〇板橋区立美術館 館蔵品展『狩野派の中の人 絵師たちのエピソード』(2025年8月23日~9月28日)
江戸狩野派には、最も格式の高い奥絵師、それらを補佐する表絵師、さらに町狩野と呼ばれる人々など、膨大な数の絵師が属していた。本展は、絵師の人柄が伝わるエピソードやそれぞれの関係性の紹介とあわせて作品を展観する。
むかしは狩野派なんて似たり寄ったりでつまらない絵師の集団だと思っていた。それが、こういう展覧会のタイトルを聞いて、わくわくと足を運んでしまうようになったのは、かなりのところ、同館のおかげである。今回、1階ホールに過去の狩野派展のポスターがずらりと展示してあるのだが、どれもちょっとテンションがおかしい。「これであなたも狩野派通」とか「狩野派SAIKO!」とか(笑)、参観者を狩野派ファンに引きずり込んでやろうという意気込みが明白すぎる。
館蔵展なので、だいたい記憶にある作品が多かったが、絵師のエピソードは知らないことが多くて面白かった。狩野典信(みちのぶ)は、徳川家治に重用され、新たに拝領した木挽町の屋敷は田沼意次邸の隣だった(以後、時代を遡って、尚信の家系を木挽町狩野家と呼ぶ)。Wikiによれば、田沼意次の旧邸を分与されたもので、典信と意次は互いに裏門から往来し、意次の密議は常に典信の屋敷で計られたとも伝わるそうだ。ほお~そんな話を聞くと、巨大な『大黒図』が意次のイメージに見えてこなくもない。

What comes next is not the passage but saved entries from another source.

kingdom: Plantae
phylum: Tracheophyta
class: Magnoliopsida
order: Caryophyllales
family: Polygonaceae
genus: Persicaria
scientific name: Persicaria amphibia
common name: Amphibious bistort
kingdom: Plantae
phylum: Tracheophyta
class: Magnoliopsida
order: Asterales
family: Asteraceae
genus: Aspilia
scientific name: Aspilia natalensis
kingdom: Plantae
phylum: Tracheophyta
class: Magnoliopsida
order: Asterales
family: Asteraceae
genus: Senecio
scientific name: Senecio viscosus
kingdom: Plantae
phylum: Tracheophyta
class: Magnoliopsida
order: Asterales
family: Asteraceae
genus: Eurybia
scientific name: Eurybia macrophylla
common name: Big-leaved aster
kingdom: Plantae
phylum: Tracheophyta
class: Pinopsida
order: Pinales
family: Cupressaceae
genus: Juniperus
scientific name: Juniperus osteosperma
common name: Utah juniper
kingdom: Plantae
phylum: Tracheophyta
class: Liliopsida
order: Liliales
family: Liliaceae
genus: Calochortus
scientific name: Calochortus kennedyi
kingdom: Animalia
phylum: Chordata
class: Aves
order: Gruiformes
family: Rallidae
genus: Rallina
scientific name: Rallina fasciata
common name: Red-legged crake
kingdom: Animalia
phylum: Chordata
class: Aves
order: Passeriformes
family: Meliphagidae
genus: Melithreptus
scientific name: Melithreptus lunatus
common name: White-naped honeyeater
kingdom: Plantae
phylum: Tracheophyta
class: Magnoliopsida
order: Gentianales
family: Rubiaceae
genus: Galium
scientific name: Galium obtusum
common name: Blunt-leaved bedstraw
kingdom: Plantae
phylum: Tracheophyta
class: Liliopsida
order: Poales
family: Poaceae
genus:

典信には『田沼意次領内遠望図』(牧之原市・相良史料館寄託)や『徳川家基像』(徳川記念財団像)の作品もあるのだな。狩野派の中の人というより大河ドラマ『べらぼう』の中の人という感じで親しみが湧いた。
典信の息子・惟信(これのぶ)も同様に将軍・家治、老中・田沼意次に厚遇された。妻は田沼意知の妾の妹と伝わるという。展示されていた作品『四季花鳥図屏風』は、さまざまな手本を組み合わせて鳥の楽園を描いたもの。
これって徽宗の『桃鳩図』ですかね?!
これは若冲?!
お腹の弱かった養信(おさのぶ)、いつも手ぬぐいを被っていた章信(あきのぶ)も覚えた。
時代を遡って、岡倉天心が探幽を「画壇の家康」と呼んだという話はおもしろい。探幽の『富士山図屏風』は、山並みの平たい山頂が雲の上に出ている様子が見事。あんな風景を実際にどこかで見ることができたのだろうか。長い稜線を広げた富士山は、北斎の絵を思わせた。
三兄弟(探幽・尚信・安信)の末弟・安信は、画技が劣るので、他では食えないだろうと考えて、敢えて宗家を継がせたと紹介されていた。ひどい…。まあ評価にはいろいろあるそうだ。狩野常信『四季花鳥図屏風』は、平凡な花鳥図に振りかけられた金砂が、薄暗がりの中で驚くほど効果的な輝きを放っていた。さらに遡って、狩野派の楚・正信の『蓮池蟹図』も出ていたが、かなり性格が面倒臭そうで、勝手に東邪・黄薬師をイメージしていた。
展示室内は全点撮影可。実は、展示室外の過去の図録を販売しているコーナーに、大文字屋の”かぼちゃ”市兵衛さんの小さなポップがあって「みんな、べらぼう見てくれてるかな?」と添えてあったのがむちゃくちゃ可愛くて、写真を撮りたかったのだが、気が弱くて、お願いできなかった。ちょっと後悔。